EXERCISE TEXT »
+ + + + + + +

So, my loving wife shooed me out of the house this past Saturday morning.  I left the house at 09:30AM and stopped by my friend Oscar's house to pick up a sleeping mat.  He didn't know though that his sons had cleaned out his supply of camping gear on their way out to Utah themselves!  

I lost an hour this way of daylight but no problem.  It was heavy duty slab riding on I-70 to the Utah Border and the final destination of Moab, Utah.  It took me a bit over 8 hours and it was heavy headwinds the whole damn way as long as I was facing West!  Poor Valencia could hardly hold 50 mph even on the straightaways!  Needless to say, on the inclines like when we crossed the Continental Divide, she struggled.

At the Utah Border

We got to Moab at 7:05 PM, I tried the online services for a cheap room but there was some large collectors car rally in town and not a room to be had for any kind of reasonable amount.  I checked out the Slippery Rock RV Camp and they had one last tent site for me!  

Man I was tired, even the flimsy sleeping mat I'd bought earlier at Walmarts in Rifle, CO seemed good.

 I woke early and managed to do a little tour of the Arches National Park in the "golden hour' just after dawn.  The above picture was taken much later after I'd finished riding Arches.  I didn't spend too much time at Arches as the really good stuff you have to hike to get to.  I don't hike, ten+ years in the Army cured me of that little habit!

Above and below, view of the Courthouse Towers Rock Formations
in Arches National Park

 Rock formation at Arches N.P.

 The Devil's Garden in Arches N.P.

 Balanced Rock at Arches N.P.

 A curious rock formation in
Arches N.P.

A view of the Moab Fault from
within Arches N.P.

From Arches, I tried unsuccesfully to find a breakfast place in Moab that wasn't overfull, so instead I tanked up and headed to the Canyonlands National Park which was about 35 miles away.  I figured there would be some place to get something to eat along the way.  I was wrong.

+ + + + + + +

RECORDS FOR PROCESSING »
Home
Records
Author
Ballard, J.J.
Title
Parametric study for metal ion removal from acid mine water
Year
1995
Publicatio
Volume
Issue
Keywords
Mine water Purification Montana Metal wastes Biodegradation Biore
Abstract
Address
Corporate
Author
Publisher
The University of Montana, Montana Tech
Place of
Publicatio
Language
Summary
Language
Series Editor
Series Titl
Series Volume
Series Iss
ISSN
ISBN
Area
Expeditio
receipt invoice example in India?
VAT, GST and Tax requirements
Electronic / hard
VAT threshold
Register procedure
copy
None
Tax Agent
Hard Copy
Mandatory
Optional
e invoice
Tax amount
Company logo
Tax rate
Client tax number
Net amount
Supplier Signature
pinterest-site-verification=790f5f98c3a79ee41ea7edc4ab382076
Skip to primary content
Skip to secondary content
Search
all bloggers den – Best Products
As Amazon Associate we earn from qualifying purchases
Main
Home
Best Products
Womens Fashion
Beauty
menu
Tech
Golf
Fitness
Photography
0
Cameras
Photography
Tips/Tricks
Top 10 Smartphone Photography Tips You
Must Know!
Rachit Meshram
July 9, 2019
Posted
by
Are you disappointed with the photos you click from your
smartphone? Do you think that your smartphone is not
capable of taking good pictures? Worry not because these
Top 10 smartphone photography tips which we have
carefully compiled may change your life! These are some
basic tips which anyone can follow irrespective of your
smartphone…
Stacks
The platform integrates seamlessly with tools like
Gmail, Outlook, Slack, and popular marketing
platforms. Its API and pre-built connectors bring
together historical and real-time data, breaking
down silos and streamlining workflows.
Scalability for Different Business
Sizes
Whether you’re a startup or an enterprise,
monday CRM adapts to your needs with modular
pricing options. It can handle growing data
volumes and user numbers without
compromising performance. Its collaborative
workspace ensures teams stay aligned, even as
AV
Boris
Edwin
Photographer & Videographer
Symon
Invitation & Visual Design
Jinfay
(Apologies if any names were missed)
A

+ + + + + + +

TASK ITEM A » Give every line of the records as a numbered list, leaving out any blank lines.
TASK ITEM B » Write what comes next in the account of the motorcycle trip to Moab, starting after its last sentence.

TASK RESULT A »
1. Home
2. Records
3. Author
4. Ballard, J.J.
5. Title
6. Parametric study for metal ion removal from acid mine water
7. Year
8. 1995
9. Publicatio
10. Volume
11. Issue
12. Keywords
13. Mine water Purification Montana Metal wastes Biodegradation Biore
14. Abstract
15. Address
16. Corporate
17. Author
18. Publisher
19. The University of Montana, Montana Tech
20. Place of
21. Publicatio
22. Language
23. Summary
24. Language
25. Series Editor
26. Series Titl
27. Series Volume
28. Series Iss
29. ISSN
30. ISBN
31. Area
32. Expeditio
33. receipt invoice example in India?
34. VAT, GST and Tax requirements
35. Electronic / hard
36. VAT threshold
37. Register procedure
38. copy
39. None
40. Tax Agent
41. Hard Copy
42. Mandatory
43. Optional
44. e invoice
45. Tax amount
46. Company logo
47. Tax rate
48. Client tax number
49. Net amount
50. Supplier Signature
51. pinterest-site-verification=790f5f98c3a79ee41ea7edc4ab382076
52. Skip to primary content
53. Skip to secondary content
54. Search
55. all bloggers den – Best Products
56. As Amazon Associate we earn from qualifying purchases
57. Main
58. Home
59. Best Products
60. Womens Fashion
61. Beauty
62. menu
63. Tech
64. Golf
65. Fitness
66. Photography
67. 0
68. Cameras
69. Photography
70. Tips/Tricks
71. Top 10 Smartphone Photography Tips You
72. Must Know!
73. Rachit Meshram
74. July 9, 2019
75. Posted
76. by
77. Are you disappointed with the photos you click from your
78. smartphone? Do you think that your smartphone is not
79. capable of taking good pictures? Worry not because these
80. Top 10 smartphone photography tips which we have
81. carefully compiled may change your life! These are some
82. basic tips which anyone can follow irrespective of your
83. smartphone…
84. Stacks
85. The platform integrates seamlessly with tools like
86. Gmail, Outlook, Slack, and popular marketing
87. platforms. Its API and pre-built connectors bring
88. together historical and real-time data, breaking
89. down silos and streamlining workflows.
90. Scalability for Different Business
91. Sizes
92. Whether you’re a startup or an enterprise,
93. monday CRM adapts to your needs with modular
94. pricing options. It can handle growing data
95. volumes and user numbers without
96. compromising performance. Its collaborative
97. workspace ensures teams stay aligned, even as
98. AV
99. Boris
100. Edwin
101. Photographer & Videographer
102. Symon
103. Invitation & Visual Design
104. Jinfay
105. (Apologies if any names were missed)
106. A

TASK RESULT B »
 Panoramic shot of the Monitor and Merrimac Rock Formations
that one sees while riding towards the entrance to Canyonlands National Park

 Valencia at one of the two overlooks from which to see the
Monitor and Merrimac Rock Formations

As I rode about Canyonlands N.P. I was beginning to think that it was a hiker's kind of national park in that there was not much in the way of views to pose one's motorcycle by.  How wrong I was.  I noted, while watching the view from the Grand View Overlook that there was a trail called Shafer's Road that seemed to dive down into the canyon below.  That was for me!

 A panoramic view of canyons from the paved road coming
from Grand View Overlook.

 See that thin road way down there in the floor of the canyon?
That's White Rim Road and you get to it via
Shafer's Road

 Now on Shafer Road, a view of White Rim Road from the top

 I like the symmetry presented by the canyon walls on the far side

 A view of Shafer Road and the way it hugs the side
of the canyon walls.

 The several hairpin turns on Shafer Road were very steep 
and very tight, Valencia and I went really slow.

 The paved road for Canyonlands N.P. sits atop the far side canyon
walls across from where Valencia is posing.

 Massive and very straight canyon ways would be my 
companions all the way down to the canyon floor.

 Shafer's Road is apparently very popular with bicyclists who were
chugging their way up the steep road.  That's the support vehicle
escorting three female riders who were riding up the steep slopes.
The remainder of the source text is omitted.